Part of the healing of one's damaged nous, Frederica insists, is the practice of the ancient spiritual disciplines. She makes a very strong case for the practicality of theology, or the initimate link between orthodoxy and orthopraxis. Conversely, she does a wonderful job of pointing out several practical problems that arise from a deficient theology.

"In the Eastern Christian understanding, sins are not 'bad deeds' that must be made up in order to satisfy justice. They are instead like bad fruit, which indicates a sickness inside the tree (the analogy Jesus uses in Matthew 7:7–8). Sin is infection, not infraction. And God not only forgives freely but also sent his Son to rescue us when we were helpless.

"With God’s help, we begin to heal. Like an athlete striving for the prize (I Cor. 9:24, Phil. 3:14, 2 Tim. 2:5), we resist succumbing to lying thoughts. The ancient spiritual disciplines—continual prayer, fasting, and love of others—are like the exercises in a time-tested workout routine. They make us stronger. When we fall, we get up. This is a life of continual repentance—and you can see in that word re-pent, 're-think.' Salvation is health, and health comes from knowing the truth and resisting lies. This gradually heals the nous so that it is restored to its original purpose: to perceive God’s light permeating all Creation."

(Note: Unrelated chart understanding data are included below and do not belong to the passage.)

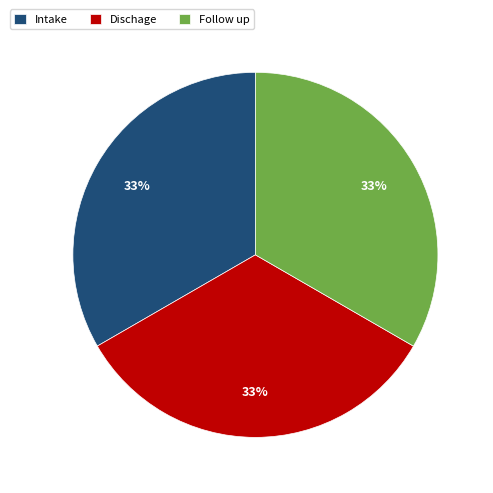

The Intake slice represents 33% of the pie. True or false?

True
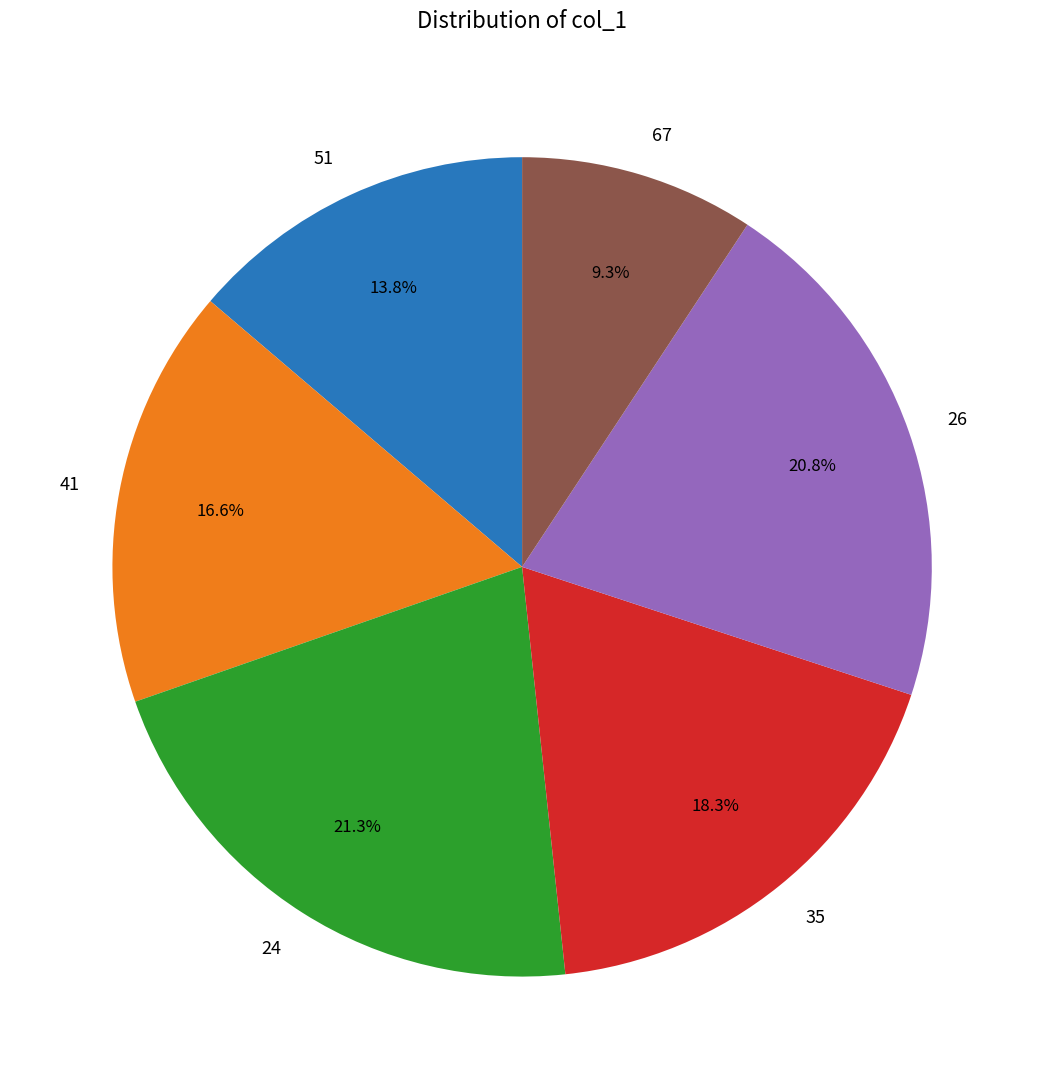

Rank the categories by value from lowest to highest.

67, 51, 41, 35, 26, 24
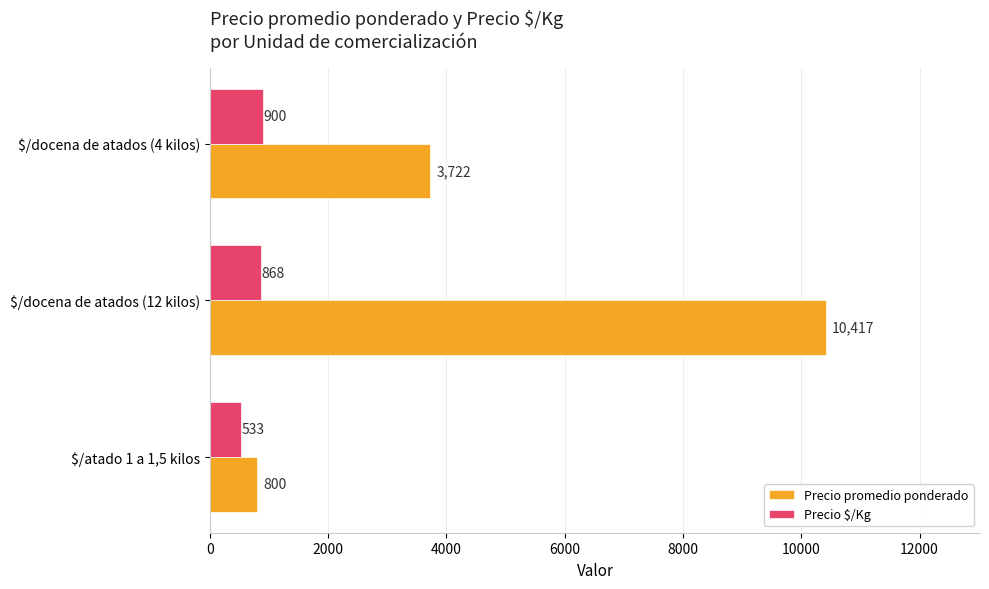

Which series has the widest spread of values?

Precio promedio ponderado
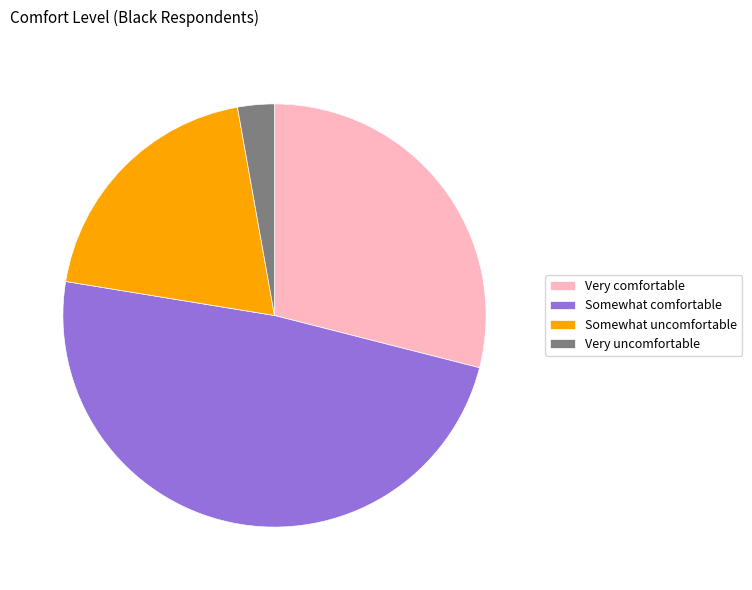

Which has a higher value, Somewhat uncomfortable or Somewhat comfortable?

Somewhat comfortable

I urge you to read her entire post, in which she also observes, "it is a mistake to present Christianity the way some churches do, as if it is the haven of seamlessly well-adjusted, proper people. That results in a desperate artificial sheen. It results in treating worship as a consumer product, which must deliver better intellectual or emotional gratification than the competition. And that sends suffering people home again, still lonely, in their separate metal capsules." I might add, still vulnerable to the wiles of Satan and to their damaged nous. Being bolder and perhaps less charitable (though I hope not), what Frederica describes above seems to be a particular temptation for Evangelical churches, though not unknown among Catholics. However, like the Orthodox, we have the sacraments, which, my friends, are such effacacious means of obtaining what God most wants to give us, His Divine life, the life shared by the Father, the Son, and the Holy Spirit; this life is love= caritas - agapé. The Holy Eucharist is not merely food, it is medicine for our ailing souls. Before this medicine can take effect, we must first, at least in cases of mortal sin, avail ourselves of the restorative therapy of the sacrament of reconciliation.